Toda historia es una catástrofe y toda “catástrofe es la primera estrofa de un poema de amor”. Sobre ambos aforismos, una vez que aparecen vinculados en una misma frase, se puede efectuar un cuidadoso bricolaje semántico para obtener un tercero que logra acercar dos figuras, quizás, irreconciliables: toda historia es la primera estrofa de un poema de amor. Pero la catástrofe ni se borra ni se disimula; sigue presente en cada plano, en cada encuadre imposible, en cada recoveco narrativo de Misterios de Lisboa. Porque cuando Pedro, aun siendo João, decide emprender la búsqueda de sus raíces, de su pasado originario en que fue engendrado, se desata un delirio histórico que nos conduce hasta una noción de amor en su forma más pura, original, incluso edénica, que vivieron sus padres superando las barreras de la riqueza y la posición social. Un amor imposible entre la hija de un noble y un hombre cualquiera obligado a emigrar a las colonias en busca de la fortuna que habilitaría el ansiado matrimonio. Pese a todo, João nace como bastardo y vivirá el aliento trágico de la historia; como imperiosa necesidad de construirla para encontrar una identidad a través de ella.

- Comprueba tu comprensión
a) Indica si cada afirmación coincide con el texto sobre Misterios de Lisboa. Responde sí o no y cita las palabras del texto que lo deciden: (i) los padres de João pertenecían a la misma clase social; (ii) el padre tuvo que irse a las colonias para reunir fortuna; (iii) la catástrofe desaparece del relato.
b) Prosigue el texto sobre Misterios de Lisboa desde su última oración.
Los registros no tienen relación con el texto.

- Fragmentos de datos

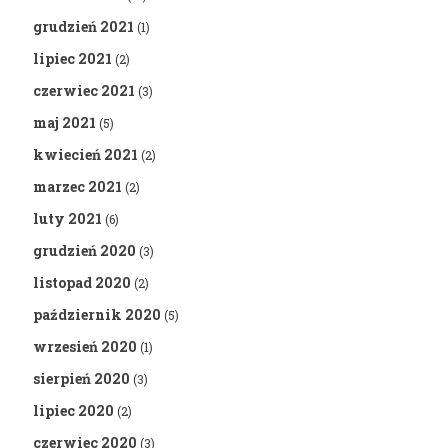
grudzień 2021
(1)
lipiec 2021
(2)
czerwiec 2021
(3)
maj 2021
(5)
kwiecień 2021
(2)
marzec 2021
(2)
luty 2021
(6)
grudzień 2020
(3)
listopad 2020
(2)
październik 2020
(5)
wrzesień 2020
(1)
sierpień 2020
(3)
lipiec 2020
(2)
czerwiec 2020
(3)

- Respuestas por tarea
a)
(i) No: "Un amor imposible entre la hija de un noble y un hombre cualquiera".
(ii) Sí: "obligado a emigrar a las colonias en busca de la fortuna que habilitaría el ansiado matrimonio".
(iii) No: "la catástrofe ni se borra ni se disimula".

b)
Una vez descubierto ese amor tan puro como insostenible que profesaron sus progenitores, la narración nos conduce hasta otro que también atendió exclusivamente a los latidos corazón y que propició el nacimiento como bastardo del Padre Dinis. Figura misteriosa, personalidad mutable dada al disfraz, cuyo origen puede equipararse al de aquel que salvó la vida subrayando un par de matices. Por una parte su bastardía tiene que ver con la enfermedad; el útero de su madre no estaba preparado para engendrar a un hijo. Por otra, Dinis se encontró con sus raíces, no las buscó. Se topó con ellas de manera fortuita en uno de tantos viajes que realiza bajo el signo de una de sus múltiples identidades intercambiables. Porque, además, le importaban bastante poco las razones de ese origen.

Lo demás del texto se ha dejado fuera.